Ferrari, o então prefeito da época, não publicou o edital de licitação como manda a legislação, disponibilizou apenas na prefeitura e ainda cobrava R$ 50,00 para quem fosse imprimir o edital lá, afastando possíveis interessados na obra.

A empresa a  Servcon Construções Comércio e Serviços LTDA – EPP, nome fantasia “Construtora Servcon” (CNPJ n. 10.997.953/0001-20) veio da Paraíba para Marcelino Vieira, pagou R$ 50,00 pelo edital, concorreu e foi vencedora dessa licitação misteriosa.

Não demorou muito para a nova fiscalização dos recursos federais encontrar essas irregularidades e ainda mais, o fisco notou a falta de exigência por parte da Prefeitura de documentação que comprovasse o recolhimento de encargos trabalhistas e previdenciários.

O fisco ainda buscou verificar as informações da empresa SERVICON enviadas à Receita Federal por intermédio da GFIP (Guia de Recolhimento do Fundo de Garantia por Tempo de Serviço e Informações à Previdência Social). Dessa verificação que a empresa SERVICON declarou-se apenas possuir um funcionário na GFIP durante todo o exercício de 2013.

O Fisco começou a verificar a ocorrência de outros achados de auditoria relativos a essa empresa durante fiscalizações dessa CGU no interior do Estado, e verificou que essa mesma empresa foi contratada pela Prefeitura de Riacho de Santana para construção de uma Unidade Básica de Saúde no exercício de 2012. Nessa fiscalização, constatou-se que a inexistência de registro de empregados da empresa SERVCON, logo todos os recursos repassados à construtora para pagamento de encargos trabalhistas e previdenciários não foram efetivados pela construtora. 

É sabido que os encargos trabalhistas e previdenciários oneram os preços de serviços de construção civil em cerca de 122% . Considerando que 40% dos recursos federais (R$ R$ 103.536,40 = R$ 258.850,90 * 40%) repassados à Prefeitura e, em seguida, repassados à SERVICON referem-se ao pagamento de serviços, deduz-se que cerca de R$ 57.000,00 aludiam a valores de encargos trabalhistas e previdenciários, os quais não foram pagos

A tal “Construtora Servcon” (CNPJ n. 10.997.953/0001-20), era fantasma. Em 2016 investigações de uma operação do MP da Paraíba chegou nela e provou a existência de uma organização criminosa do colarinho branco levada a cabo por Francisco Justino do Nascimento do Nascimento, vulgo “Deusimar”, sua esposa, Elaine da Silva Alexandre, vulgo “Laninha”, e seus demais familiares, com o objetivo de fraudar licitações públicas em diversos municípios da Paraíba, Ceará e Rio Grande do Norte.

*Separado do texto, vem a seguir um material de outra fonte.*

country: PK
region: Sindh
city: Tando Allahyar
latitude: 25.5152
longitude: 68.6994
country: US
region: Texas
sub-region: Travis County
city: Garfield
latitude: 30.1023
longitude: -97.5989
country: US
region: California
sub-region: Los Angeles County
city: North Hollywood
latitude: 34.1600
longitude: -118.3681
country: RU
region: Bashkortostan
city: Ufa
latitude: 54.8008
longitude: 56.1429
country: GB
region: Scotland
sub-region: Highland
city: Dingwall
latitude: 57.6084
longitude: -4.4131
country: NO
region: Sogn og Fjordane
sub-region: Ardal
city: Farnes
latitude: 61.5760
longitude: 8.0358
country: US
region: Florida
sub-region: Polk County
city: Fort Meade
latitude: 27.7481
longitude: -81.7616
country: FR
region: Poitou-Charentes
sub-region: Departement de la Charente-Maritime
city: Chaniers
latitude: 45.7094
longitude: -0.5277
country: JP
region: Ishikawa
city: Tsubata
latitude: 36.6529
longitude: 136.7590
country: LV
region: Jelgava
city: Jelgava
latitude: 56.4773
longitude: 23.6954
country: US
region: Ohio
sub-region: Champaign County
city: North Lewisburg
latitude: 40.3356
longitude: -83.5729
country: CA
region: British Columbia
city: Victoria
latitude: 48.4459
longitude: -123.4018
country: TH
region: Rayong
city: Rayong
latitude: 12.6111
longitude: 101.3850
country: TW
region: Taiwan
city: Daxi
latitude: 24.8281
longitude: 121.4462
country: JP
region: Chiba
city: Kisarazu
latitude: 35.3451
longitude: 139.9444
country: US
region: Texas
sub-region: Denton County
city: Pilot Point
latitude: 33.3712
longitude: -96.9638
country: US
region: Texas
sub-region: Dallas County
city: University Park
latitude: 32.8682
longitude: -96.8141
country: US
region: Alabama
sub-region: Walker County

Justino, através das empresas fantasmas, participava das licitações e fornecia toda a documentação legal para dar esteio à despesa pública. Para isso, ele recebia valor variável entre 2% a 8% do valor da nota fiscal para mascarar os desvios de recursos públicos em favor próprio e de terceiros.


Veja como funcionava o esquema
Esquema de como funcionava a construtora Servcon


A creche municipal nunca ia sair do papel, tudo foi uma armação orquestrada para sumir com 1 milhão de reais roubados cruelmente das crianças carentes de Marcelino Vieira. Aquelas paredes são frutos de uma enganação repugnante e de uma corrupção endêmica que se instaurou na nossa cidade. sucateando-a e desviando cada centavo de verba pública dos seus filhos para os bolsos de quem já possui uma fortuna considerável e se quer mora aqui.